TASK: Every line of the data below that holds the string "linejoin" needs to be reported.
:: DATA ::
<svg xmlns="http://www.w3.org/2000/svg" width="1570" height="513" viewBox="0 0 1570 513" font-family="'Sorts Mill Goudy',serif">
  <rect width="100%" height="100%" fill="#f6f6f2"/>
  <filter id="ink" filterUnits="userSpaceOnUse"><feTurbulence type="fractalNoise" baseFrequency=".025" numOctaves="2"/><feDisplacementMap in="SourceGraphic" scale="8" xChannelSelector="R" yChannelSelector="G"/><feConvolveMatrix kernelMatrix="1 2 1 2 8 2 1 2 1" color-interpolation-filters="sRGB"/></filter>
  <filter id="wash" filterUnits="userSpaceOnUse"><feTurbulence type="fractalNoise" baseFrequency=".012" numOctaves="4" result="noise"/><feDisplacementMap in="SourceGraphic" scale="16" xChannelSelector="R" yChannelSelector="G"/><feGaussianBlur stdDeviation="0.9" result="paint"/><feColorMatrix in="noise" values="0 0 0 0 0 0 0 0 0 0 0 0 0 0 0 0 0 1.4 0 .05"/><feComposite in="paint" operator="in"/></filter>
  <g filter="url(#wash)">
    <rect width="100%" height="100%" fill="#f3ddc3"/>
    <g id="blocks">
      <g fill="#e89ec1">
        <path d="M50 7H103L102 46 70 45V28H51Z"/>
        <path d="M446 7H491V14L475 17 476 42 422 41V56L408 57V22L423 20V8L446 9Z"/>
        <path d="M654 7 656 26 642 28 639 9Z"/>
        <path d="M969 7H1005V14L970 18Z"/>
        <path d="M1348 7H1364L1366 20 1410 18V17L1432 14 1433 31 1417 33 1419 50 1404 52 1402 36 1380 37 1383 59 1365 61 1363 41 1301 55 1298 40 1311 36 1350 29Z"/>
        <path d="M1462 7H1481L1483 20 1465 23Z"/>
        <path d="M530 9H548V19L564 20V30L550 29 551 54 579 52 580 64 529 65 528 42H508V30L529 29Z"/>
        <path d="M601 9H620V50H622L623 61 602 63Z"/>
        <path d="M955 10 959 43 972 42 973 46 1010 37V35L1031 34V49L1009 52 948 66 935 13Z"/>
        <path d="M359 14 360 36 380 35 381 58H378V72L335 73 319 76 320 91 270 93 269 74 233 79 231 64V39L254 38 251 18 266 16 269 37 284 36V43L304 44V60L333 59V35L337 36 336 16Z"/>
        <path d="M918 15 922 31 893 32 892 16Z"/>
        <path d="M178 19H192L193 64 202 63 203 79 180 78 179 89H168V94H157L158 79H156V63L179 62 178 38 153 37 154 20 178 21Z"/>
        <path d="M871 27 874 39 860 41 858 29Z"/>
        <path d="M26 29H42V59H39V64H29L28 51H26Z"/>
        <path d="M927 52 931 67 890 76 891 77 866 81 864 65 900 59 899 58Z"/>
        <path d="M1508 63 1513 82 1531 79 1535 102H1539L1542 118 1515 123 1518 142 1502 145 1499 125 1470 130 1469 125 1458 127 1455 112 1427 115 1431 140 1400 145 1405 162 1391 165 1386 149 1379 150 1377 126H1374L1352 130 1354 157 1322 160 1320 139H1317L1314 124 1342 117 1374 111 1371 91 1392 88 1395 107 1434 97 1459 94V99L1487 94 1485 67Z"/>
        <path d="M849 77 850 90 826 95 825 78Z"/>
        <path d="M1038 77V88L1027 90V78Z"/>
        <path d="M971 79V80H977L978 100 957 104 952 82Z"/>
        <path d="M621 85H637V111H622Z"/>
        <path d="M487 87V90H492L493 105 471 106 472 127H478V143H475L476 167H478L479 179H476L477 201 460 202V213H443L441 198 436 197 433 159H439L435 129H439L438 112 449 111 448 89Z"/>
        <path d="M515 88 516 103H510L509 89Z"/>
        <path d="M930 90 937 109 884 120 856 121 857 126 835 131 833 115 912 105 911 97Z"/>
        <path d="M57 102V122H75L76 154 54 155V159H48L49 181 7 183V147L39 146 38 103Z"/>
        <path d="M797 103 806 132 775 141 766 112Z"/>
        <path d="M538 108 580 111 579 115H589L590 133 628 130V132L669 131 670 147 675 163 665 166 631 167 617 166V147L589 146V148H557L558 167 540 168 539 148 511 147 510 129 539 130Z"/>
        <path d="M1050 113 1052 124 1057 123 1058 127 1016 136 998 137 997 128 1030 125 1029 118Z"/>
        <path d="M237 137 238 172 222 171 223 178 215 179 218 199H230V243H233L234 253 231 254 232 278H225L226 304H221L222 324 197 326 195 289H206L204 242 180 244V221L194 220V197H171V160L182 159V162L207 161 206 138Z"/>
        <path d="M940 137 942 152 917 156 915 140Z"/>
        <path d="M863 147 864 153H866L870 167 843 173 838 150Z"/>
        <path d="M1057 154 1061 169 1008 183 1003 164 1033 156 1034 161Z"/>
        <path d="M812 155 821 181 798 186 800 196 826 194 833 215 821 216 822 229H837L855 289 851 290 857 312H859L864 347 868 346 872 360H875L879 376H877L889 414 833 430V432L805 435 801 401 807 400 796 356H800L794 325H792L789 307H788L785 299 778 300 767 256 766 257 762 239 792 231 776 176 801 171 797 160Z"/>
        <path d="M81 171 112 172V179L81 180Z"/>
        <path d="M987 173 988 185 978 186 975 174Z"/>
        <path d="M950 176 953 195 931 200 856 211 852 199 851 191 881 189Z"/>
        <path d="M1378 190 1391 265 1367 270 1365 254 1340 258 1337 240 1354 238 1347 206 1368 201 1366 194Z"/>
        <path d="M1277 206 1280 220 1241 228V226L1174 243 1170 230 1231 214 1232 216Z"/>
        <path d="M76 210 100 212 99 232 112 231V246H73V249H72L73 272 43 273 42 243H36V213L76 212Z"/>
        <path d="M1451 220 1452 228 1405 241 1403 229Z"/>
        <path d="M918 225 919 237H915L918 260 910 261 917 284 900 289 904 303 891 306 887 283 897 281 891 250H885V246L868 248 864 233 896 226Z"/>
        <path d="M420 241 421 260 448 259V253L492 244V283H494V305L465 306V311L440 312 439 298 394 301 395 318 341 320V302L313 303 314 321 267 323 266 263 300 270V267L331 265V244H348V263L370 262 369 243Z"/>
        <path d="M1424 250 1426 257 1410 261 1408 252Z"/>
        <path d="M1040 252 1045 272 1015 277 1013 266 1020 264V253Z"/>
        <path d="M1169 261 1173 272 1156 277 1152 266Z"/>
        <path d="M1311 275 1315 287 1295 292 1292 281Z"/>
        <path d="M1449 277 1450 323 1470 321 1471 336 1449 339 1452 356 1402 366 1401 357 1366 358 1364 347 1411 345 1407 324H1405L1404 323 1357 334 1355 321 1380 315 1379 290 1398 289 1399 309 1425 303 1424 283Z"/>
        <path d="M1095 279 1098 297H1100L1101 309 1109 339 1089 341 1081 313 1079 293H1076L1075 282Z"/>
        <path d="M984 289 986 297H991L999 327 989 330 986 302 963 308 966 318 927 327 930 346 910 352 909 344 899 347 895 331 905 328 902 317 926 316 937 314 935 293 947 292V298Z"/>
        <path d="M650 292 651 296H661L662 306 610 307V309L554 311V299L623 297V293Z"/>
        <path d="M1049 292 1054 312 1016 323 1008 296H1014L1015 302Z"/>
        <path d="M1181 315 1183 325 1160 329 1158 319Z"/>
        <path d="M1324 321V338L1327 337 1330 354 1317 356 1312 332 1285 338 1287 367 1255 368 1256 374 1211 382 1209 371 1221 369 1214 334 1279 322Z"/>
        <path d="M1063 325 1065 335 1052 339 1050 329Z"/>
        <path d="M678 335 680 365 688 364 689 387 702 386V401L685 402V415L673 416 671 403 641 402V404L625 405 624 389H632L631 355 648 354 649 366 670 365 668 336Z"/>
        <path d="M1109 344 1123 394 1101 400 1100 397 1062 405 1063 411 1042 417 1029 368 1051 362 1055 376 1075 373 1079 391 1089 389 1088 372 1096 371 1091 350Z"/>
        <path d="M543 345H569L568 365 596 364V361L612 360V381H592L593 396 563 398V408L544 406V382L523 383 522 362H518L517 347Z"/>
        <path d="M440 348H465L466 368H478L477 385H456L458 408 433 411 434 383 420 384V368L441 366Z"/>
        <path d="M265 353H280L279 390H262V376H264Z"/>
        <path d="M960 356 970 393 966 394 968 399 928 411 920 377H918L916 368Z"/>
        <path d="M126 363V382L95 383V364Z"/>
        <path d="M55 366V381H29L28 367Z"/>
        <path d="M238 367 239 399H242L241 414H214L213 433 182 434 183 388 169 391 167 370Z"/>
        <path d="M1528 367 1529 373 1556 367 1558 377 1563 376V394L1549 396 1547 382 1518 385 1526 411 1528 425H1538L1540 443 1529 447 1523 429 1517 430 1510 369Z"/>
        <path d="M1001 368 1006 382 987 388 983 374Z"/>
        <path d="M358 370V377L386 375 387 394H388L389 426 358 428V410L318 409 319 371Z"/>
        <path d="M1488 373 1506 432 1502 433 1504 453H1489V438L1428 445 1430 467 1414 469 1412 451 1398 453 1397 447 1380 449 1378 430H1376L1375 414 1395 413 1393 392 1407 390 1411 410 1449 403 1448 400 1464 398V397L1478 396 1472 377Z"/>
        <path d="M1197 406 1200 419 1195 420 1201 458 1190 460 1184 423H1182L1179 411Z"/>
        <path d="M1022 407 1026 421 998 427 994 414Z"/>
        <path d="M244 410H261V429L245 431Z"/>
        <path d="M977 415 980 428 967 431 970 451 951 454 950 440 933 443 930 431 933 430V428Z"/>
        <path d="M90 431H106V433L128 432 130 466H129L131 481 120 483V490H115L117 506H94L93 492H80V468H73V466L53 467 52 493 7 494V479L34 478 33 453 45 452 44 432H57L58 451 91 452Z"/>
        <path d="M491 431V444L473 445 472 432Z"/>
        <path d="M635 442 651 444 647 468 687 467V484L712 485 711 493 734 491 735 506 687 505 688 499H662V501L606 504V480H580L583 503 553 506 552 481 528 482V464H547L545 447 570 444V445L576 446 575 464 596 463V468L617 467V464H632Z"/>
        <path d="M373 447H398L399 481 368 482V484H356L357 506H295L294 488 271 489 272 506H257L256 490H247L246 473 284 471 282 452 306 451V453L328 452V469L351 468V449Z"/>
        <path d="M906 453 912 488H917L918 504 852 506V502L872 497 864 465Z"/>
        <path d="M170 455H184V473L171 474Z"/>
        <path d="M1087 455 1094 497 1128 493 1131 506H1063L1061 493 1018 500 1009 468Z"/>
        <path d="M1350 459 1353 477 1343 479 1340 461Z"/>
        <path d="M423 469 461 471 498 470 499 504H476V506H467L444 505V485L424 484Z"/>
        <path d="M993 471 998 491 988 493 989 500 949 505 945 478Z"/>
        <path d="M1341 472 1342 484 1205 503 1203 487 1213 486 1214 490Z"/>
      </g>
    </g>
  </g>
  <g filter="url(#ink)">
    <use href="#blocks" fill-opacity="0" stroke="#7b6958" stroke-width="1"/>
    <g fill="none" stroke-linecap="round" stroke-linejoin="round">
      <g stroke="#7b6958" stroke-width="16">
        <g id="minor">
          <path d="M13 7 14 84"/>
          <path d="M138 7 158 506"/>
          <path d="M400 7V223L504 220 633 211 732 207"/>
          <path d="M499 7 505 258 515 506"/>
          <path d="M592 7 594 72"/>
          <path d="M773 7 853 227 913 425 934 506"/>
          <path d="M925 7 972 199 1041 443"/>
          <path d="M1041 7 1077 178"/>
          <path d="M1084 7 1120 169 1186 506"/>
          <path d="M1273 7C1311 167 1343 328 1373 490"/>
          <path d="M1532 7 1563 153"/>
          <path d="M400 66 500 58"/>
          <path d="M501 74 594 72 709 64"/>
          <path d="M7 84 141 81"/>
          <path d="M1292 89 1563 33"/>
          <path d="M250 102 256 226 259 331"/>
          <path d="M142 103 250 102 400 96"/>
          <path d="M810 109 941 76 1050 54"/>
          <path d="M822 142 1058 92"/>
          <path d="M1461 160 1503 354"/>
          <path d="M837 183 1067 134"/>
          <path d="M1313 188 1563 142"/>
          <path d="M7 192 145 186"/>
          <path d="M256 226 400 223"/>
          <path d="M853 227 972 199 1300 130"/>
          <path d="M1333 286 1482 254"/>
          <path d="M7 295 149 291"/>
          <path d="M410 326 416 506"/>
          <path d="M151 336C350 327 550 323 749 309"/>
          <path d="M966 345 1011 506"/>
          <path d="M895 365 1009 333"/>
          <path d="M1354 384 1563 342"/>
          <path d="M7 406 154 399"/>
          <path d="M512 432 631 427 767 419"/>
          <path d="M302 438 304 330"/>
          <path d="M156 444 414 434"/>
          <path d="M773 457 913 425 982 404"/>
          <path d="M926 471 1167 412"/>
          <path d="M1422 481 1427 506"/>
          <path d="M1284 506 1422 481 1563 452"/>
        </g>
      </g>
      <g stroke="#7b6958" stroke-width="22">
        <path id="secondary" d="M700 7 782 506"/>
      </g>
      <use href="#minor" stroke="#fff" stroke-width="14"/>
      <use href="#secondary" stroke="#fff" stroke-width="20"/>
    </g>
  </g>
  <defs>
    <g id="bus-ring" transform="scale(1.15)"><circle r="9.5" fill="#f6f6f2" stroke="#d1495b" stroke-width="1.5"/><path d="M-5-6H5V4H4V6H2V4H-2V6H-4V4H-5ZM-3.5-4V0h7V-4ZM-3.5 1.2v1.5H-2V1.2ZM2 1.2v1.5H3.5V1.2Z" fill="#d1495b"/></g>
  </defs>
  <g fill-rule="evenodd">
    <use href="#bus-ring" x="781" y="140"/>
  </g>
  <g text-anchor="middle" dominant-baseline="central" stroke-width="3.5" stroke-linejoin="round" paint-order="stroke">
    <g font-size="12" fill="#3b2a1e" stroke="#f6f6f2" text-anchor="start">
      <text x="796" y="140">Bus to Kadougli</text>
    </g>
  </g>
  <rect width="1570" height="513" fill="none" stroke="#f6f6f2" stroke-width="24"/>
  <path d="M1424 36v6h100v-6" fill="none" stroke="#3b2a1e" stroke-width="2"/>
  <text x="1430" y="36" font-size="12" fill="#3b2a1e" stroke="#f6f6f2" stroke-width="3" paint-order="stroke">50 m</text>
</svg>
:::
RESPONSE:
    <g fill="none" stroke-linecap="round" stroke-linejoin="round">
  <g text-anchor="middle" dominant-baseline="central" stroke-width="3.5" stroke-linejoin="round" paint-order="stroke">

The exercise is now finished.